# [What you have to do]
Everything in the entries below must be output exactly, apart from the pictures.
▬▬▬▬▬▬▬▬▬▬
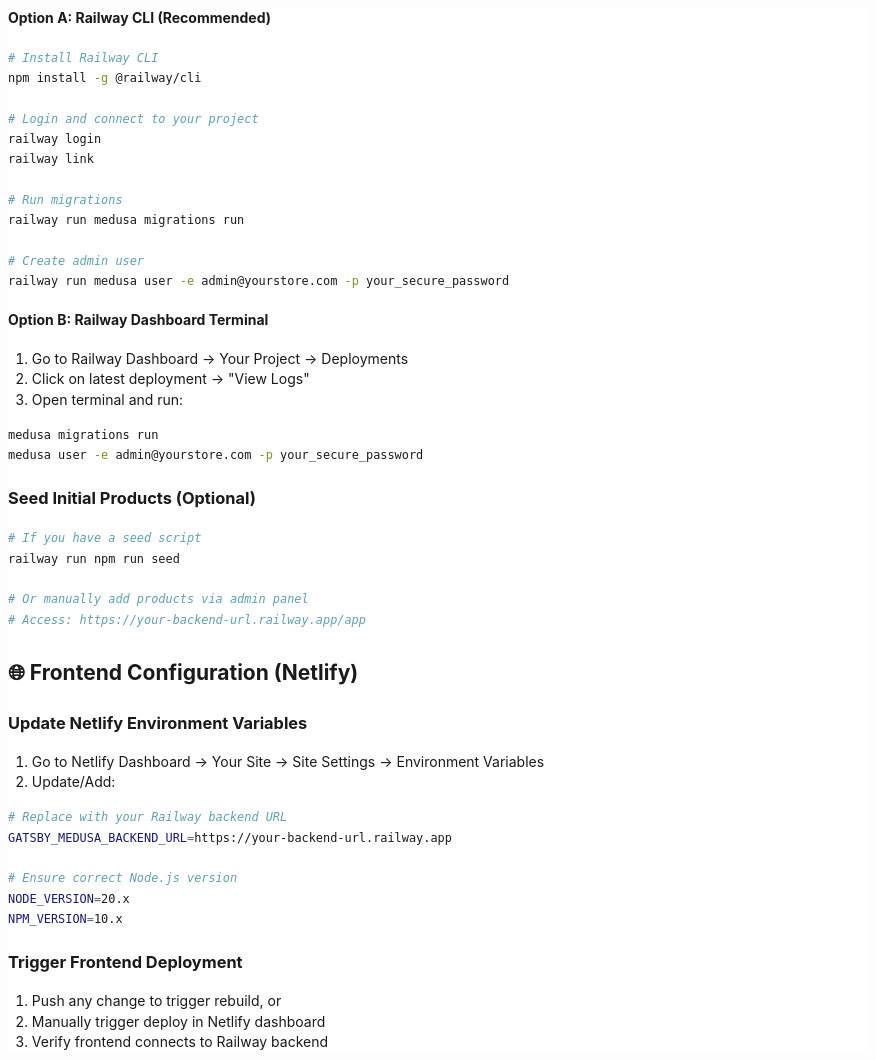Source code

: #### **Option A: Railway CLI (Recommended)**
```bash
# Install Railway CLI
npm install -g @railway/cli

# Login and connect to your project
railway login
railway link

# Run migrations
railway run medusa migrations run

# Create admin user
railway run medusa user -e admin@yourstore.com -p your_secure_password
```

#### **Option B: Railway Dashboard Terminal**
1. Go to Railway Dashboard → Your Project → Deployments
2. Click on latest deployment → "View Logs"
3. Open terminal and run:
```bash
medusa migrations run
medusa user -e admin@yourstore.com -p your_secure_password
```

### **Seed Initial Products (Optional)**
```bash
# If you have a seed script
railway run npm run seed

# Or manually add products via admin panel
# Access: https://your-backend-url.railway.app/app
```

## 🌐 **Frontend Configuration (Netlify)**

### **Update Netlify Environment Variables**

1. Go to Netlify Dashboard → Your Site → Site Settings → Environment Variables
2. Update/Add:

```bash
# Replace with your Railway backend URL
GATSBY_MEDUSA_BACKEND_URL=https://your-backend-url.railway.app

# Ensure correct Node.js version
NODE_VERSION=20.x
NPM_VERSION=10.x
```

### **Trigger Frontend Deployment**
1. Push any change to trigger rebuild, or
2. Manually trigger deploy in Netlify dashboard
3. Verify frontend connects to Railway backend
▬▬▬▬▬▬▬▬▬▬
# [Expected answer]
Source code

: #### **Option A: Railway CLI (Recommended)**
```bash
# Install Railway CLI
npm install -g @railway/cli

# Login and connect to your project
railway login
railway link

# Run migrations
railway run medusa migrations run

# Create admin user
railway run medusa user -e admin@yourstore.com -p your_secure_password
```

#### **Option B: Railway Dashboard Terminal**
1. Go to Railway Dashboard → Your Project → Deployments
2. Click on latest deployment → "View Logs"
3. Open terminal and run:
```bash
medusa migrations run
medusa user -e admin@yourstore.com -p your_secure_password
```

### **Seed Initial Products (Optional)**
```bash
# If you have a seed script
railway run npm run seed

# Or manually add products via admin panel
# Access: https://your-backend-url.railway.app/app
```

## 🌐 **Frontend Configuration (Netlify)**

### **Update Netlify Environment Variables**

1. Go to Netlify Dashboard → Your Site → Site Settings → Environment Variables
2. Update/Add:

```bash
# Replace with your Railway backend URL
GATSBY_MEDUSA_BACKEND_URL=https://your-backend-url.railway.app

# Ensure correct Node.js version
NODE_VERSION=20.x
NPM_VERSION=10.x
```

### **Trigger Frontend Deployment**
1. Push any change to trigger rebuild, or
2. Manually trigger deploy in Netlify dashboard
3. Verify frontend connects to Railway backend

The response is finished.